The genetic signatures of gastric cancer cell lines reveal disease subtypes with different drug sensitivities

Gastric cancer cell lines have different signatures of DNA damage, but can be divided into two classes that respond differently to treatment.

Gastric cancer cell lines have different signatures of DNA damage, but can be divided into two classes that respond differently to treatment.

© circotasu/iStock/Thinkstock

Distinct subtypes of gastric cancer respond differently to drug treatments according to a study by A*STAR researchers. The finding could help optimize treatment for individuals with gastric cancer and improve their prognosis.

Relatively little research has focused on gastric cancer, a disease that is prevalent across Asia. In Singapore, for instance, gastric cancer is the third most common cancer among men and the fifth most common among women. Diagnosis is usually made at late stages of the disease, by which time treatment is often ineffective. A greater understanding of the disease is essential to reduce its impact.

May Ann Lee from the A*STAR Experimental Therapeutics Centre and colleagues have provided insight into the disease by studying the genetics of cultured gastric cancer cell lines derived from patients. Many different cell lines exist, each responding differently to treatments; the research team studied 18 different cell lines to find out why.

“We mapped the chromosomes of the cells to look for gain or loss of chromosomal material,” explains Lee. “From this, we could see how the cell lines differ from each other. The amount of genetic data we produced was large, and we needed bioinformatics specialists to find differences that enabled us to group the data meaningfully.”

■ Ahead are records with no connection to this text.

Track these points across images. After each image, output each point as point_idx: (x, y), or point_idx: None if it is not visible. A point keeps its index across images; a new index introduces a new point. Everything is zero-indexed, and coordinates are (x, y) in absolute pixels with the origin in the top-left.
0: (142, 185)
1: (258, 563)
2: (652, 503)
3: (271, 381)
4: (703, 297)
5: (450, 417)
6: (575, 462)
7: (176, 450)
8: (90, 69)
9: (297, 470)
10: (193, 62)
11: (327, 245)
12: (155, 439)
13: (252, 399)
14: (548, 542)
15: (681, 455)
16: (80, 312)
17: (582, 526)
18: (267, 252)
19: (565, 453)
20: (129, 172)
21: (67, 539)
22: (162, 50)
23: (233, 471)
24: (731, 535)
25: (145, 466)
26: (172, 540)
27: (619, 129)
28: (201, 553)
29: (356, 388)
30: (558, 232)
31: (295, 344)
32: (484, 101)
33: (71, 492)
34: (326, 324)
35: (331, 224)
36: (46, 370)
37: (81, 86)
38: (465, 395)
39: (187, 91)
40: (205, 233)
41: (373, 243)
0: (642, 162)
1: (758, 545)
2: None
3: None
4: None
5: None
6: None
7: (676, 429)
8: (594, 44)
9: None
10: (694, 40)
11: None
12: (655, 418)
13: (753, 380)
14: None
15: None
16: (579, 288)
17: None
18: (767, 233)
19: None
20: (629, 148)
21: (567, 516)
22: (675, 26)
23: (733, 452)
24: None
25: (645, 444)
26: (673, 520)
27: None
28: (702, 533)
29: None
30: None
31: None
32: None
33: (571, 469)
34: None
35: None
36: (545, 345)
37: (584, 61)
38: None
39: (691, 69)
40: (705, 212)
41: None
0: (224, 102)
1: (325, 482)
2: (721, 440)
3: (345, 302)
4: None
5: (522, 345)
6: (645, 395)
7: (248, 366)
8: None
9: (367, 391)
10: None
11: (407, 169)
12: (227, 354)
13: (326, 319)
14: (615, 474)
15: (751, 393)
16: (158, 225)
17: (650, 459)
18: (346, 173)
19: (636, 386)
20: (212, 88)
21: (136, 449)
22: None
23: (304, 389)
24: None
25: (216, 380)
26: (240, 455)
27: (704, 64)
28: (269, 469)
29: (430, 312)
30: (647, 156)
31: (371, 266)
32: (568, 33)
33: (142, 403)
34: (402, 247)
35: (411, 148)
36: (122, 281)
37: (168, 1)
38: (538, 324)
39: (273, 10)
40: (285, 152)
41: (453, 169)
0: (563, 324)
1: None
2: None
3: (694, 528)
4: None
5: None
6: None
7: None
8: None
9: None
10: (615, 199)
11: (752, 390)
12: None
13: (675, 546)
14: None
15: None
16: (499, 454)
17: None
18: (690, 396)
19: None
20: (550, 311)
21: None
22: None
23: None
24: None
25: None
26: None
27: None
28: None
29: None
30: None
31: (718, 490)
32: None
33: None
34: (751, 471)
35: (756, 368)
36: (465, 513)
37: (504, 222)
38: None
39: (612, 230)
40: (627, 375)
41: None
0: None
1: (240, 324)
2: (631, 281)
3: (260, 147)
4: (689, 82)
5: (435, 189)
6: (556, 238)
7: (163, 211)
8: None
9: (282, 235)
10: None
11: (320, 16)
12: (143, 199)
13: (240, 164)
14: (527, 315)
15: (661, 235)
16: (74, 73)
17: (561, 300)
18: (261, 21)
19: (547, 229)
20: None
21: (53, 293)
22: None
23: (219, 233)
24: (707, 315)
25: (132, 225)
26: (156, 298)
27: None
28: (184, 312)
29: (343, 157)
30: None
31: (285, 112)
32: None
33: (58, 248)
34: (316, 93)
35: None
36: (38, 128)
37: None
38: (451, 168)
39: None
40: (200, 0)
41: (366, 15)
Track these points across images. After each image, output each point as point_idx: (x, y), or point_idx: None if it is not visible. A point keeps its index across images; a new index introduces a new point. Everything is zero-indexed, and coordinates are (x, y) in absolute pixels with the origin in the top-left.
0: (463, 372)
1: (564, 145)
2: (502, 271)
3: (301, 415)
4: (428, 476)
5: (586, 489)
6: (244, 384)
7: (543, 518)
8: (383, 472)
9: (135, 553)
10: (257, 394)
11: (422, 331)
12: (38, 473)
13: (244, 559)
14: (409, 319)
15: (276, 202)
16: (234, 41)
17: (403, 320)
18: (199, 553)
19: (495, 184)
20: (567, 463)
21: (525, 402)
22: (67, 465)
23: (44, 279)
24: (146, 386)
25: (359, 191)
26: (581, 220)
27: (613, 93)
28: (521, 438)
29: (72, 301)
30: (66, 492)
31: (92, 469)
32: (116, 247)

The genetic signatures of the cell lines included between 1,724 and 22,631 defects. Many of the defects were in genes that are involved in the promotion or suppression of cancer. While each cell line’s genetic signature was unique, the researchers identified that they could be grouped into one of two clusters: those with defects that affect the activity of the energy-producing components of cells known as mitochondria, and those with defects that affect cell signaling.

May Ann Lee (left) and her group at the A*STAR Experimental Therapeutics Centre.

May Ann Lee (left) and her group at the A*STAR Experimental Therapeutics Centre.

© 2014 A*STAR Experimental Therapeutics Centre

The team also tested the effectiveness of potential cancer drugs in suppressing the growth of the cancer cell lines. They found that the two clusters of cell lines exhibited different sensitivities to the drugs: sensitivity varied by as much as ten-fold. This means that identifying the genetic signature of tumor cells in individual patients with gastric cancer could enable selection of the most effective treatment.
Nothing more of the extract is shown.